Car manufacturing declined in March, with demand falling 13.3% year on year, according to figures released today by the Society of Motor Manufacturers and Traders (SMMT).

147,471 cars were built in British factories as the domestic market continued to slow, with demand falling 17.7%.

Exports also declined, down 11.9% due to fluctuations in demand in some global markets. In addition, some manufacturers were impacted by the adverse March weather conditions which negatively affected production operations.

Overall output in the first quarter of 2018 fell -6.3%, with 440,426 cars leaving production lines in total this year.

Almost 80% of these were exported, and while demand from overseas customers fell -4.0% in Q1, this was dwarfed by the -14.1% decline in manufacturing for the UK market.

Britain’s vehicle and component manufacturers are important contributors to the UK economy and are responsible for 13.0% of all the country’s export in goods, said the SMMT.

‘For every one pound generated by the industry, three pounds are delivered to the economy via adjacent sectors such as logistics, retail and finance, with SMMT calculations putting the total economic impact at £219 billion – 10% of UK GDP.1′ it wrote.

The head of the trade association made a clear call for maintaining the customs union to allow car manufacturers’ supply chains to continue unimpeded.

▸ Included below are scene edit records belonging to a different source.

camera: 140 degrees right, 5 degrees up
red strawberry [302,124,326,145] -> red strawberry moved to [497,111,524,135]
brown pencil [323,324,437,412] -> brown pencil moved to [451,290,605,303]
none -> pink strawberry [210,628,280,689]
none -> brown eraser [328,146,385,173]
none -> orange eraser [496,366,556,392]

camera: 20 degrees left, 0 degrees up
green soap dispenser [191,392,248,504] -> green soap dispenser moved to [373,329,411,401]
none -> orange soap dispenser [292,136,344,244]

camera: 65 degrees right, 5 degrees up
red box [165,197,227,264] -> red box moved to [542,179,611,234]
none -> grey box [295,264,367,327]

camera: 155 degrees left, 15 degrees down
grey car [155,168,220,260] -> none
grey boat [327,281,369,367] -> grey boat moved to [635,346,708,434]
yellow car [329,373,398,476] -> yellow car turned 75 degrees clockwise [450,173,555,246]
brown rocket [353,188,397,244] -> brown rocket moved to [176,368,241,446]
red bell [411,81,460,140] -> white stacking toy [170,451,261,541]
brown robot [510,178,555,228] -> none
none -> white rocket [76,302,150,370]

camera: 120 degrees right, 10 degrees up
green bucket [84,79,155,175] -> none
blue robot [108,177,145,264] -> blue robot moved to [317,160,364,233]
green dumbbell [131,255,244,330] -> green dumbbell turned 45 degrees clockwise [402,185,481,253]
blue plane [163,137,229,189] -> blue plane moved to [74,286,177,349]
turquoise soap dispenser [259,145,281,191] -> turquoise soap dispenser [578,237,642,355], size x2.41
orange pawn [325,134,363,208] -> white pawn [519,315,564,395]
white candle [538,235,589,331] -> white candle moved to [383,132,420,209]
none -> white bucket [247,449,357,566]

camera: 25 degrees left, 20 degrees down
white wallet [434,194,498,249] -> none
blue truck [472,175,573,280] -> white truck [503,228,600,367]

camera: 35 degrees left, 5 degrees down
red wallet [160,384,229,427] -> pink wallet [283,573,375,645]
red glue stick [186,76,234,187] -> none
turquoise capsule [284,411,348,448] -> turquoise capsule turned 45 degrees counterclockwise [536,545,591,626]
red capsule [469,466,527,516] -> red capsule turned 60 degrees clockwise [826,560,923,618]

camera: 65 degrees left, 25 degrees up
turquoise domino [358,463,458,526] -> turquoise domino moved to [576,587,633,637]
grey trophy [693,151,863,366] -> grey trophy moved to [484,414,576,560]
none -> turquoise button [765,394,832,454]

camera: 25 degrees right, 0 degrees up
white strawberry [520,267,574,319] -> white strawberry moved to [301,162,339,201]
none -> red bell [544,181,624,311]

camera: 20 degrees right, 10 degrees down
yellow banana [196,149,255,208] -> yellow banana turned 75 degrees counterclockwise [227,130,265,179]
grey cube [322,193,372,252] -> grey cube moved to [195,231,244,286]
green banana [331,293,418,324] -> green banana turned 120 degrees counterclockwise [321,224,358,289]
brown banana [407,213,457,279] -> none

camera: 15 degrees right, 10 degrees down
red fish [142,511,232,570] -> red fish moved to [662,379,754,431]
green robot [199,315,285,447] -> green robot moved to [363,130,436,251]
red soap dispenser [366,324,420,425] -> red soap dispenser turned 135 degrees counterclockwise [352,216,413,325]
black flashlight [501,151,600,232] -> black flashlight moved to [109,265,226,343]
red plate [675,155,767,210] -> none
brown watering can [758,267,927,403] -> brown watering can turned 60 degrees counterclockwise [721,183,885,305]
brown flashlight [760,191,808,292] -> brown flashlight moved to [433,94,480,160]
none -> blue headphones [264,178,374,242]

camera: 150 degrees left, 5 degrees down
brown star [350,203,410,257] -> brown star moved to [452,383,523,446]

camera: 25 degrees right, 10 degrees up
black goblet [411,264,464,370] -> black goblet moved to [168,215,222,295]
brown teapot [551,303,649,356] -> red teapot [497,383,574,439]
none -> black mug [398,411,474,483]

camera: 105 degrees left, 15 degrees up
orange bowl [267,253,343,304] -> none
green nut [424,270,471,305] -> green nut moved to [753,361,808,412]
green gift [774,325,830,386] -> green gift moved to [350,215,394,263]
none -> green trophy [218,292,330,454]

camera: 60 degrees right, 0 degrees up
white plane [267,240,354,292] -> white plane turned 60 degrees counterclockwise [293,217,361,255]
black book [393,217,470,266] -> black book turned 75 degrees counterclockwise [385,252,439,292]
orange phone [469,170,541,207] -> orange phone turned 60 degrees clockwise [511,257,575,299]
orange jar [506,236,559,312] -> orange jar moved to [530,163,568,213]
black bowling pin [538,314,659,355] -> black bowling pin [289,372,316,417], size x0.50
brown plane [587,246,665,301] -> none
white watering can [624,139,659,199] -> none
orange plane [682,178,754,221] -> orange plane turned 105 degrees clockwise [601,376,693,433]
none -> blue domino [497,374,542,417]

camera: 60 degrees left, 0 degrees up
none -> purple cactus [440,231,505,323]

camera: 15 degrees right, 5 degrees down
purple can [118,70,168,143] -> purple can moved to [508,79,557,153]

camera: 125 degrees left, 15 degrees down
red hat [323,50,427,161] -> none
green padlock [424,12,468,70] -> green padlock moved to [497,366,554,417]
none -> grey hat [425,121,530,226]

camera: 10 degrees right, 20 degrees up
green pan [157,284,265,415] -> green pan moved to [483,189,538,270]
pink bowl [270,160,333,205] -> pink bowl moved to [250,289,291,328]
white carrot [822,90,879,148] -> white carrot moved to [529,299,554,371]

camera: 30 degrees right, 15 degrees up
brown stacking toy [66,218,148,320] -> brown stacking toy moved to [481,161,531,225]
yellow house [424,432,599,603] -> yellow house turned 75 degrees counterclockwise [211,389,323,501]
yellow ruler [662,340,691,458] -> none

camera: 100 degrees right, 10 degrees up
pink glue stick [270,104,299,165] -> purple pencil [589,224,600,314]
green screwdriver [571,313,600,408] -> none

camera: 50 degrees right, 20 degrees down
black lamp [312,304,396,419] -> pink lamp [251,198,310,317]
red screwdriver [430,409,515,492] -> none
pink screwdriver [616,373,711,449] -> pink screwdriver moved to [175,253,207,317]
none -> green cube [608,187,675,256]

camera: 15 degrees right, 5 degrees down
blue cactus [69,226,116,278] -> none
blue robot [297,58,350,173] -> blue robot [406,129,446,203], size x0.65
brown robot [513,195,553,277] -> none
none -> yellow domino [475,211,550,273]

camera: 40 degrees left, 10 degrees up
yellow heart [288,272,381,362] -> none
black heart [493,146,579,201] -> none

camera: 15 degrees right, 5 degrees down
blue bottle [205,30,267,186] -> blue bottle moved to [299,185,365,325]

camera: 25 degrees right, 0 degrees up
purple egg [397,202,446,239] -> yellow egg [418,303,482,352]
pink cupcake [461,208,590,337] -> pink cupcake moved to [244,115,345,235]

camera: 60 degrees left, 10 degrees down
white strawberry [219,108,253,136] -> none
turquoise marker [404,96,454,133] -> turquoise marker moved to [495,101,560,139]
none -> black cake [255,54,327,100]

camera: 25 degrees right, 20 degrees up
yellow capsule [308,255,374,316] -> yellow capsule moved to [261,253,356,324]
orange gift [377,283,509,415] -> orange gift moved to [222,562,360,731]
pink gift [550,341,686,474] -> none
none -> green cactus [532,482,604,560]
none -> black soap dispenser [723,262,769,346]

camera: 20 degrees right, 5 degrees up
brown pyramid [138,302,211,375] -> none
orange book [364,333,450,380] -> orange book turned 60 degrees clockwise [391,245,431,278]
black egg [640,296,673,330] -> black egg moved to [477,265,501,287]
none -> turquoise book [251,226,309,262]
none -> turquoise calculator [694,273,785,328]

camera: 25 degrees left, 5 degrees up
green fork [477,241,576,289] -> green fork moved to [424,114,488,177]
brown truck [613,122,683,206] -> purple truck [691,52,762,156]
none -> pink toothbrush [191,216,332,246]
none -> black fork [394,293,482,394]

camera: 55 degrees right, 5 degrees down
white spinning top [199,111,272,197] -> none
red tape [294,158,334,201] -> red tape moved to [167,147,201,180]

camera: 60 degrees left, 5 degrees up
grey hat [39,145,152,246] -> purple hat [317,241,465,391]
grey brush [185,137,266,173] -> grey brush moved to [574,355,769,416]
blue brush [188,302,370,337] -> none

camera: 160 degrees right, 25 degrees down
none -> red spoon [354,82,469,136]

Mike Hawes, SMMT chief executive, said: “A double-digit decline in car manufacturing for both home and overseas markets is of considerable concern. Following recent announcements on jobs cutbacks in the sector, it’s vitally important that the industry and consumers receive greater certainty, both about future policies towards diesel and other low emission technologies, and our post-Brexit trading relationships and customs arrangements.

“Maintaining free and frictionless trade is an absolute priority – it has been fundamental to our past success and is key to our future growth.”